A German scientist by the name of Helmholtz designed a device to create an almost uniform magnetic field between two coils by placing the them exactly opposite each other.
Taking advantage of the question I received, I explained to this doctor that he was correct and only under specific conditions the so called Helmholtz configuration can be obtained. Working with two coils with very small diameter can only cover half the distance of each coil diameter in order to result in a uniform PEMF field.
Because he wanted to treat larger body parts as well of his patients, like an arm or leg or even stomach, he reasoned that he needed a PEMF system with large coil diameters in order to be able to treat a large area between the two coils with the same electromagnetic field intensity, which is only possible by using a Helmholtz configuration.
Our discussion resulted in a special coil set-up which worked just fine in this PEMF Helmholtz configuration. The generated electromagnetic field lines were now going through the complete stomach of the patient with the same homogeneous intensity! Here follows some explanations on how this works.
The distance between the 2 coils must be equal to half of the diameter of the coils, notice the red arrows.
In this picture two PEMF coils are wired in series.
This means that the electrical current from the source goes into the first coil, comes out, then goes into the second coil in the same direction, comes out and returns to it's source.

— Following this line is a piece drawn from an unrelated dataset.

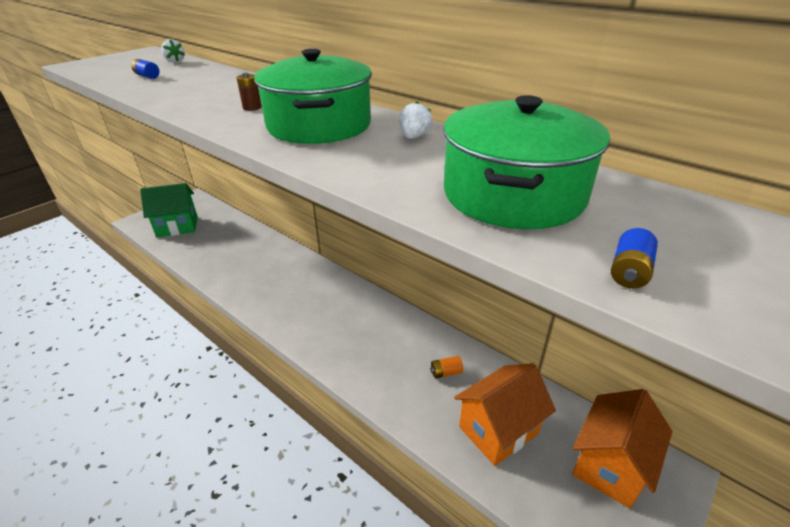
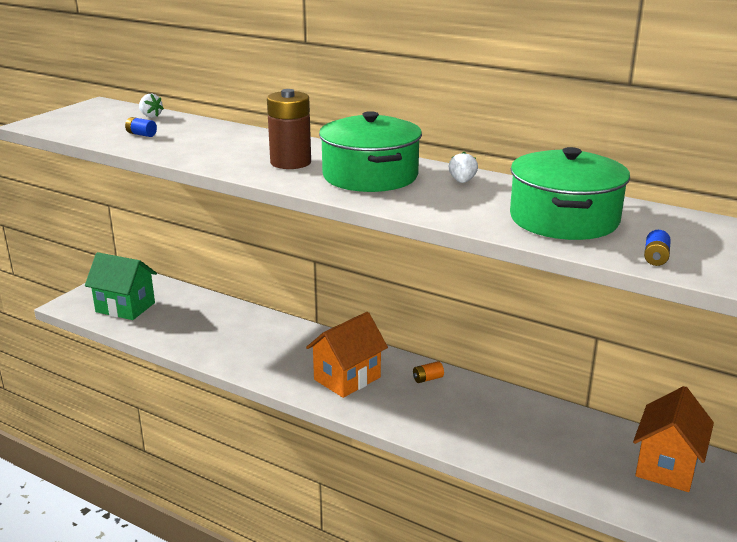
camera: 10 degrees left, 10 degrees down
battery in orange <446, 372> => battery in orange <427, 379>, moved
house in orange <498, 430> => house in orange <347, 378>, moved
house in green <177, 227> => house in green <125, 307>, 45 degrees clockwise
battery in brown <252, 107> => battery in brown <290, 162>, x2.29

The resulting PEMF field lines leave the coil perpendicular (= at a right angle to the coils) in the direction of the line marked X.
However if we want to obtain an evenly spread PEMF field, where the intensity is completely equal in the whole area between the two coils, specific conditions must be met.
This explains why it is impossible that an even field can be obtained when using 2 x 2" coils opposite to each other if the distance is more than half the diameter of a coil.
As such the PEMF field distribution is already disturbed when the distance in between such coils exceeds more than 1".
These pictures show how we are able to generate a homogeneous PEMF field between the tips of the two green arrows between the coils. We can now see that the PEMF field lines are traveling straight between the two coils.
Having said this if we need to bridge a distance between two coils of at least 9 inches this requires coil diameters of at least 18 inch! See the red arrows in the picture at the top.
This requires a very large coil area in addition to sufficient power to be able to overcome the distance between these two coils. This in turn requires generation of an amount of power sufficient to drive two of these large PEMF coils.
For this we now need a powerful electrical current, which in turn requires a powerful PEMF generator.
In the picture above we can now see how a Helmholtz PEMF configuration can be obtained, provided the PEMF generator has sufficient energy output. Two flat coils (each with a diameter of 18") positioned one opposite the other will create a homogeneous field between them able to completely penetrate the body. Even values of 40 milli Tesla can be reached.